I open it first.
I don’t open all of it. There’s too much, and my brain isn’t a sieve anymore – it’s a blade. I skim. I let phrases catch the light like fish flashing under water.
And what surfaces…
What surfaces changes everything.
My lungs forget their job. The room tilts slightly, as if the building just took a single, bracing breath. I scroll again, slower this time, just to confirm I didn’t misread. I didn’t.
Of course it was him. It was always going to be him. I was just the last one to admit it.
My pulse stays steady. My hands don’t shake. But something old and sharp wakes up behind my ribs…
I close the folder before the urge to break the computer grows teeth.
A soft, steady ache pulses low in my stomach. Not pain. Not warning. Awareness. The parasite shifts – small, deliberate, like a reminder that I’m not just reading for myself now. Or maybe it doesn’t and I just have gas.
Whatever.
Across the room, a framed photograph sits half-hidden behind a stack of files. I pull it free. A group of suited men stand outside an unfamiliar building. Two of their faces are blurred like someone scrubbed them with solvent. One has a hand on his colleague’s shoulder, casual, confident, almost affectionate.
I flip it over.
There’s handwriting on the back. Neat. Masculine. A date. A signature.
I feel something inside me go incandescent.
“Oh,” I whisper, smiling even though there’s no one here to see it. “Of course you are.”
It makes perfect sense.Toomuch sense. The kind of sense that has weight behind it – years, infrastructure, secrecy, investment. The kind of sense that has been circling me like a wolf since long before I arrived.
He didn’t want Kayla the patient. He wanted Kayla the variable. Kayla the anomaly. Kayla the mother. He wanted the baby.
Mybaby.
My hand tightens around the photograph until the glass cracks.
I take what I need. Files. Notes. The Director’s private communications. A handful of printed reports stamped with the symbol I saw in one of the locked corridors weeks ago – three interlocking rings, no words, just geometry pretending it isn’t a threat.

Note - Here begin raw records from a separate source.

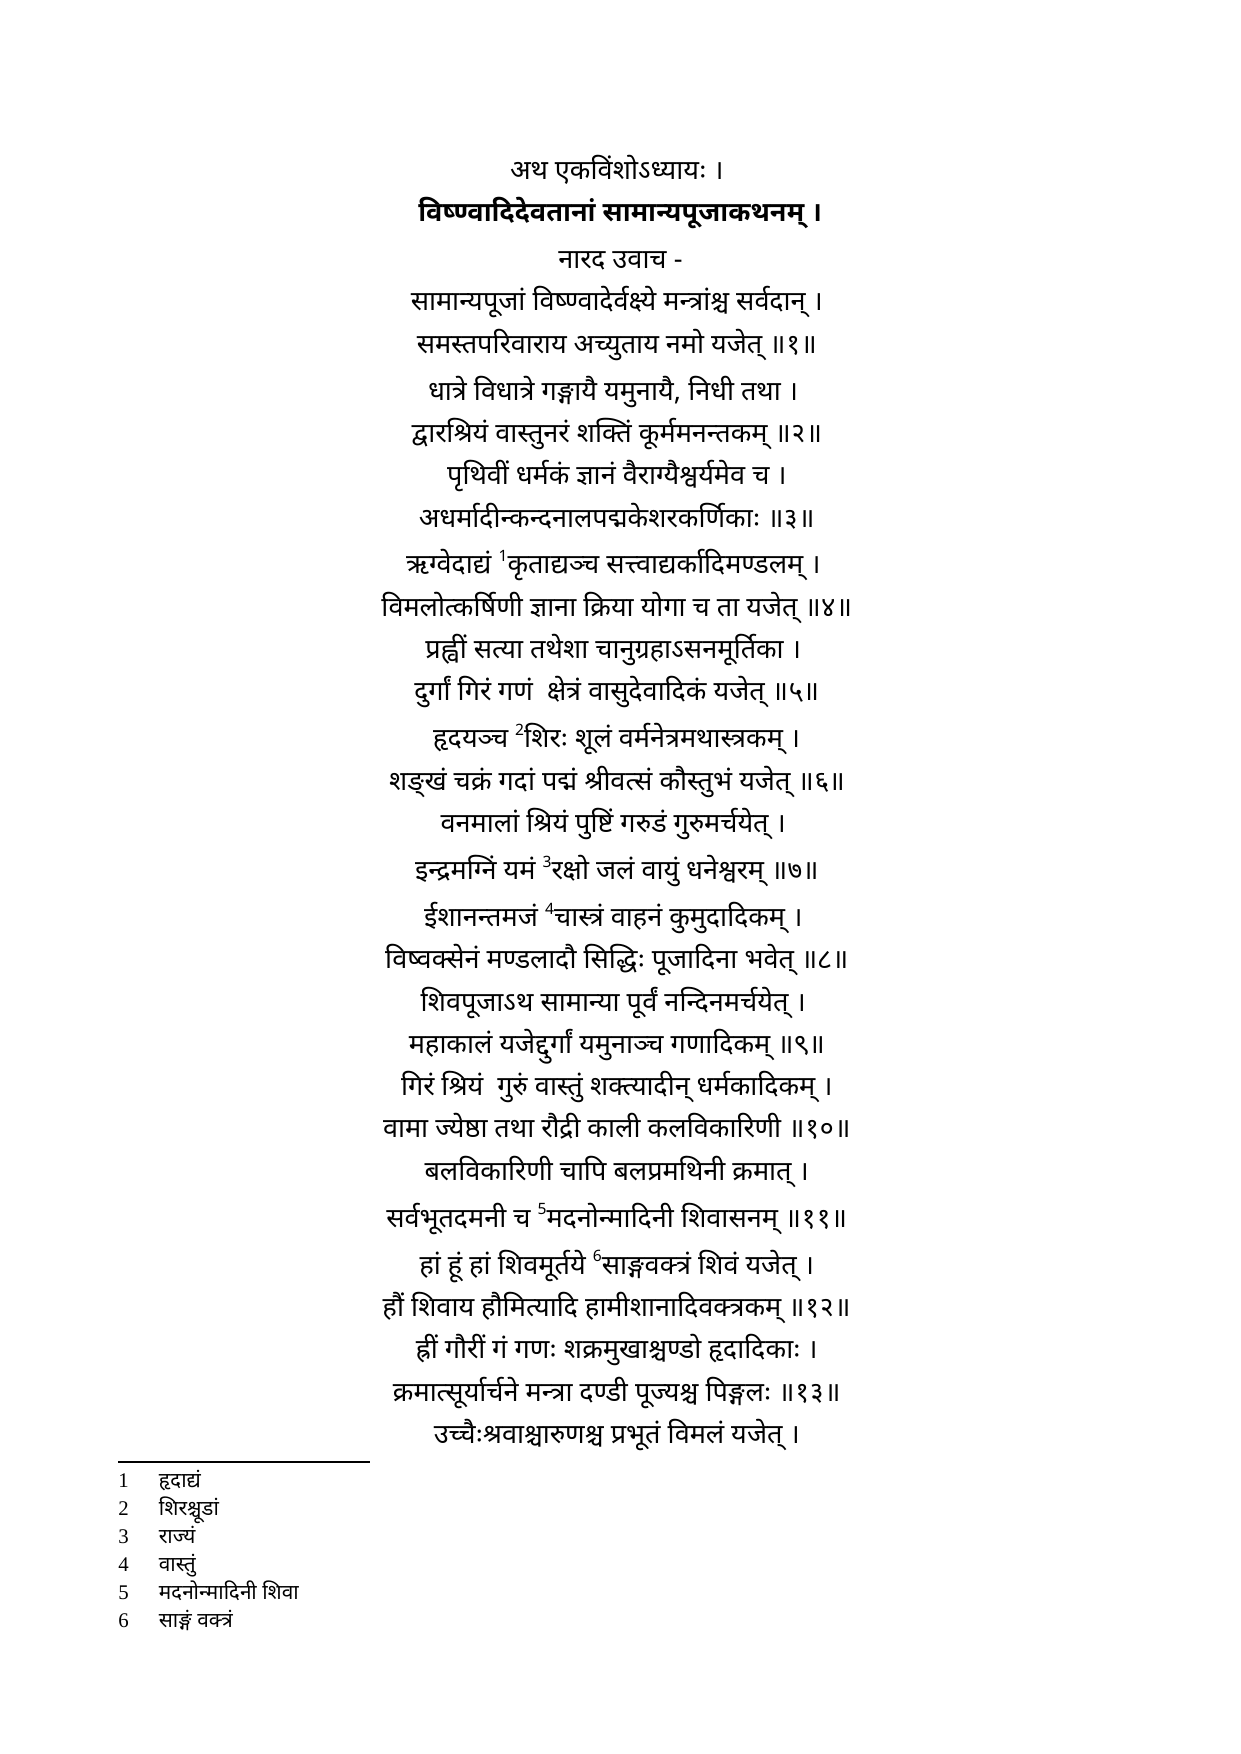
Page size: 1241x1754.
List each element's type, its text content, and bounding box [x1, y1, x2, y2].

text हृदाद्यं [118, 1468, 1122, 1496]
text धात्रे विधात्रे गङ्गायै यमुनायै, निधी तथा । द्वारश्रियं वास्तुनरं शक्तिं कूर्ममनन्तकम् ॥२॥ पृथिवीं धर्मकं ज्ञानं वैराग्यैश्वर्यमेव च । अधर्मादीन्कन्दनालपद्मकेशरकर्णिकाः ॥३॥ ऋग्वेदाद्यं कृताद्यञ्च सत्त्वाद्यर्कादिमण्डलम् । विमलोत्कर्षिणी ज्ञाना क्रिया योगा च ता यजेत् ॥४॥ प्रह्वीं सत्या तथेशा चानुग्रहाऽसनमूर्तिका । दुर्गां गिरं गणं क्षेत्रं वासुदेवादिकं यजेत् ॥५॥ हृदयञ्च शिरः शूलं वर्मनेत्रमथास्त्रकम् । शङ्खं चक्रं गदां पद्मं श्रीवत्सं कौस्तुभं यजेत् ॥६॥ वनमालां श्रियं पुष्टिं गरुडं गुरुमर्चयेत् । इन्द्रमग्निं यमं रक्षो जलं वायुं धनेश्वरम् ॥७॥ ईशानन्तमजं चास्त्रं वाहनं कुमुदादिकम् । विष्वक्सेनं मण्डलादौ सिद्धिः पूजादिना भवेत् ॥८॥ शिवपूजाऽथ सामान्या पूर्वं नन्दिनमर्चयेत् । महाकालं यजेद्दुर्गां यमुनाञ्च गणादिकम् ॥९॥ गिरं श्रियं गुरुं वास्तुं शक्त्यादीन् धर्मकादिकम् । वामा ज्येष्ठा तथा रौद्री काली कलविकारिणी ॥१०॥ बलविकारिणी चापि बलप्रमथिनी क्रमात् । [118, 371, 1122, 1191]
text अथ एकविंशोऽध्यायः । [118, 155, 1122, 190]
text साङ्गं वक्त्रं [118, 1608, 1122, 1636]
text नारद उवाच - सामान्यपूजां विष्ण्वादेर्वक्ष्ये मन्त्रांश्च सर्वदान् । समस्तपरिवाराय अच्युताय नमो यजेत् ॥१॥ [118, 239, 1122, 364]
text मदनोन्मादिनी शिवा [118, 1580, 1122, 1608]
text शिरश्चूडां [118, 1496, 1122, 1524]
text विष्ण्वादिदेवतानां सामान्यपूजाकथनम् । [118, 197, 1122, 233]
text राज्यं [118, 1524, 1122, 1552]
text वास्तुं [118, 1552, 1122, 1580]
text सर्वभूतदमनी च मदनोन्मादिनी शिवासनम् ॥११॥ हां हूं हां शिवमूर्तये साङ्गवक्त्रं शिवं यजेत् । हौं शिवाय हौमित्यादि हामीशानादिवक्त्रकम् ॥१२॥ ह्रीं गौरीं गं गणः शक्रमुखाश्चण्डो हृदादिकाः । क्रमात्सूर्यार्चने मन्त्रा दण्डी पूज्यश्च पिङ्गलः ॥१३॥ उच्चैःश्रवाश्चारुणश्च प्रभूतं विमलं यजेत् । [118, 1198, 1122, 1454]
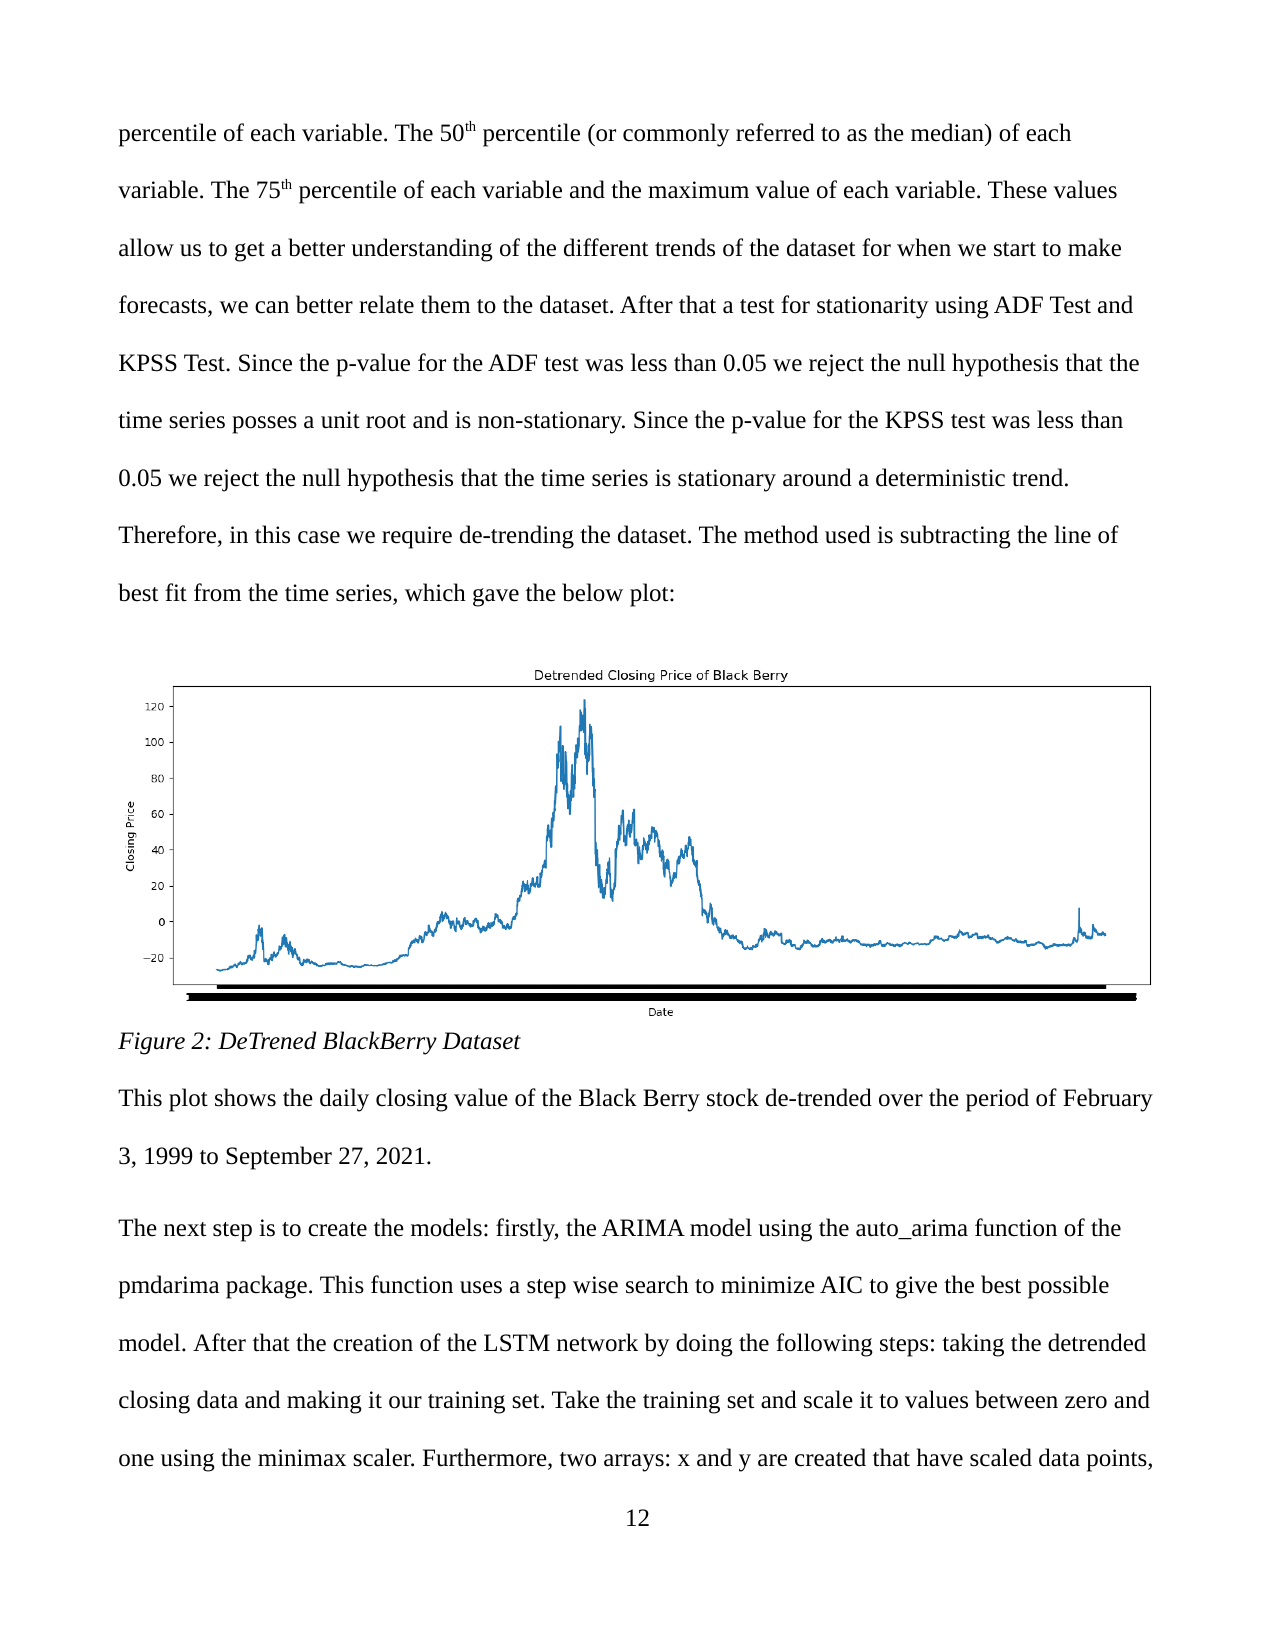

I don’t let myself read further. Not yet. Later, when there’s room to be furious without distraction.
As I turn to leave, something on the monitor catches my eye. A live feed. Grainy. Angled from a camera high in a tree line. The timestamp is real-time.
Night. Wind moving through branches. Movement at the lower right corner – vehicles. Headlights cutting through dark.
My heart lifts, sharp and unexpected.
“My boys,” I murmur, the smile widening. “Right on schedule.”
They must have cracked something open. Or Nightshade followed the scent of blood I left behind. He’ll smell me the moment he steps out of the car. He’ll smell what I’ve done. What I’ve become. What I’ve learned.
I glance at the computer screen one last time. At the blurred faces. At the folder name glowing back at me like a dare. Downstairs, the doctor is still breathing in shallow, frightened little sips. Outside, headlights slice toward the facility like knives.
No. I won’t tell them. Not yet.
Some truths need to be delivered in person.
I step out of the office, the files under my arm, the keycard still warm between my fingers.